29 April 2010
The television screen sobs with the bereaving families of the workers lost in our industrial accidents; we glance, feel a touch of sympathy, and continue our days. The similarities among the recent hydrocarbon blow-outs bear some resemblance. Just as the voracious demand for drugs in one country fuels a ruthless genocide in another, so our thirst for hydrocarbons prompts this loss of life and habitat despoliation (that would be our habitat, btw.) From time immemorial, peons have been expendable in the service of the ruling classes, and so it remains. The media thrives on soap opera, which allows it to ignore the real drama, and we follow blithely along. We pause briefly in pity for the women in Louisiana and West Virginia, two of the poorest states in the USA, but give little thought to our culpability, or the devastation wreaked on our survival systems.

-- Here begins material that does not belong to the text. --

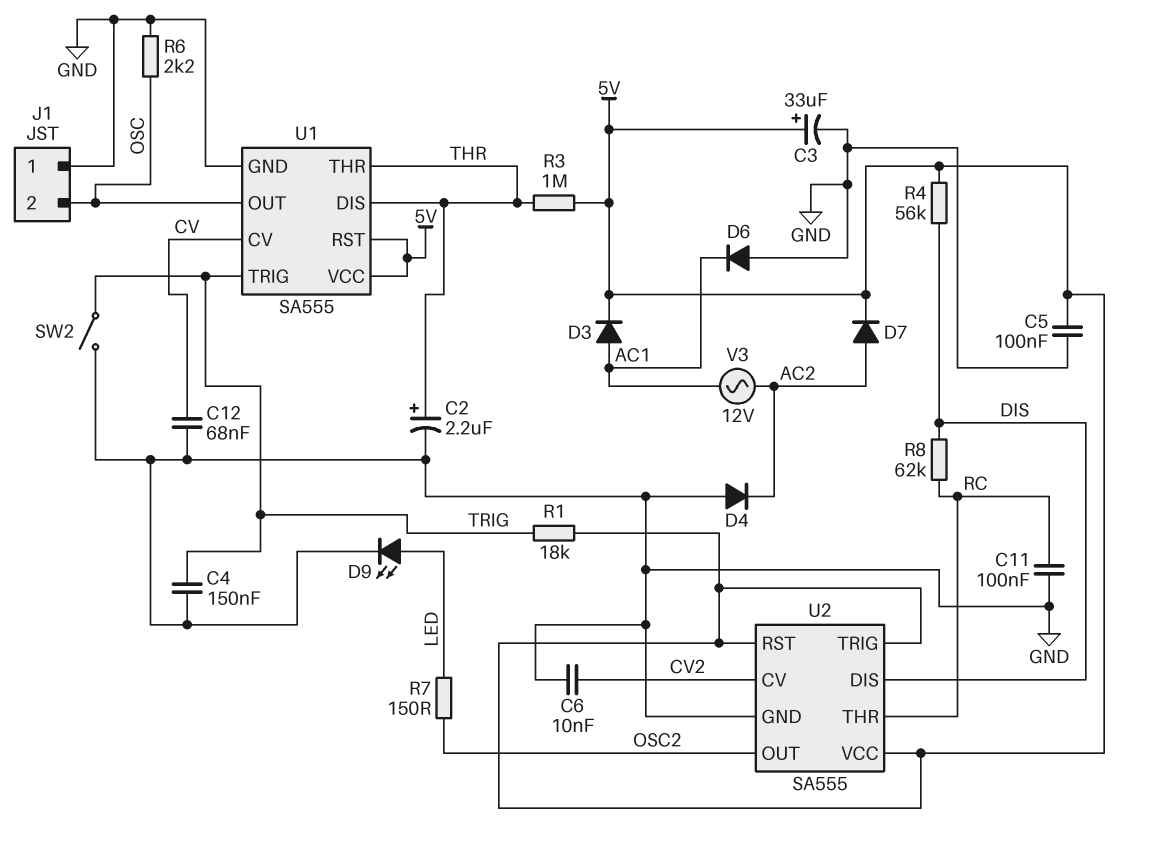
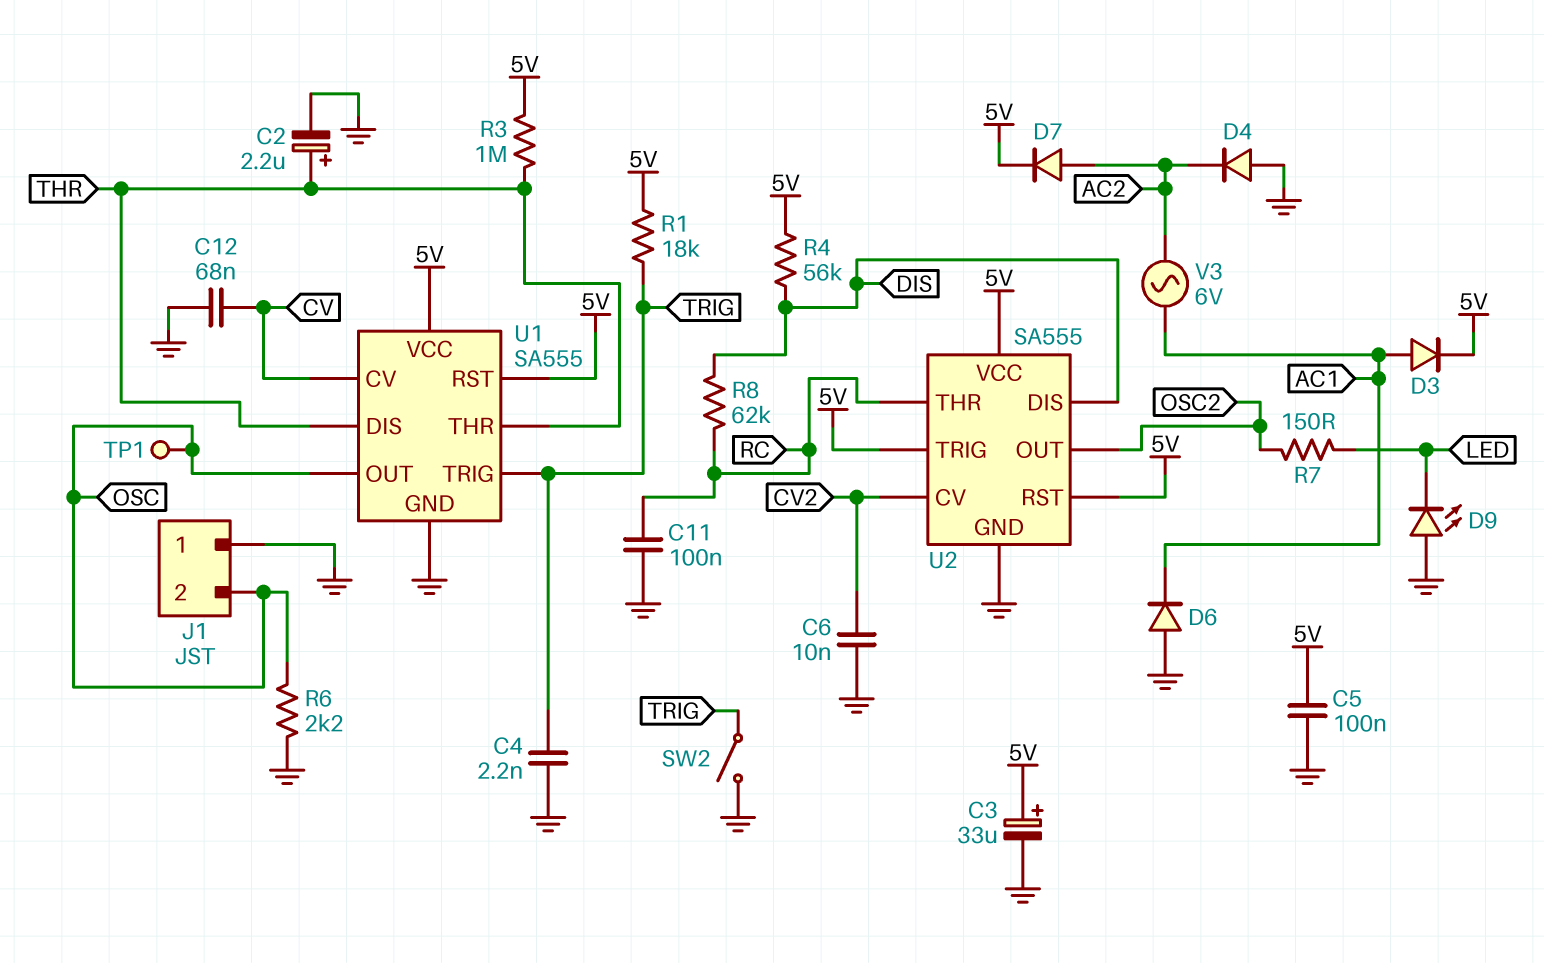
C4: 150nF (GND, TRIG) -> 2.2nF (GND, TRIG)
D9: LED (A LED, K GND) -> LED (A GND, K LED)
TP1: none -> test point (OSC)
V3: AC 12V (AC1, AC2) -> AC 6V (AC1, AC2)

As I write, a hole on the ocean floor gushes vast quantities of petroleum into that ecosystem, while a “state of the art” robot will try in vain to plug it. Meanwhile, the wind will shift and blow the goo to shore, thus creating, horror of horrors, an unsightly mess. God forbid that we be discomfited by the detritus of our appetites, god forbid our ocean views be obstructed by apparati that might obviate the pollution. We would rather defer payment upon our children than curtail the slaking of our thirst. Like vampires, our consumer society sucks the essence from the planetary systems that support us, without consideration for those that slave to produce the goods or the debt being foisted upon our grandchildren.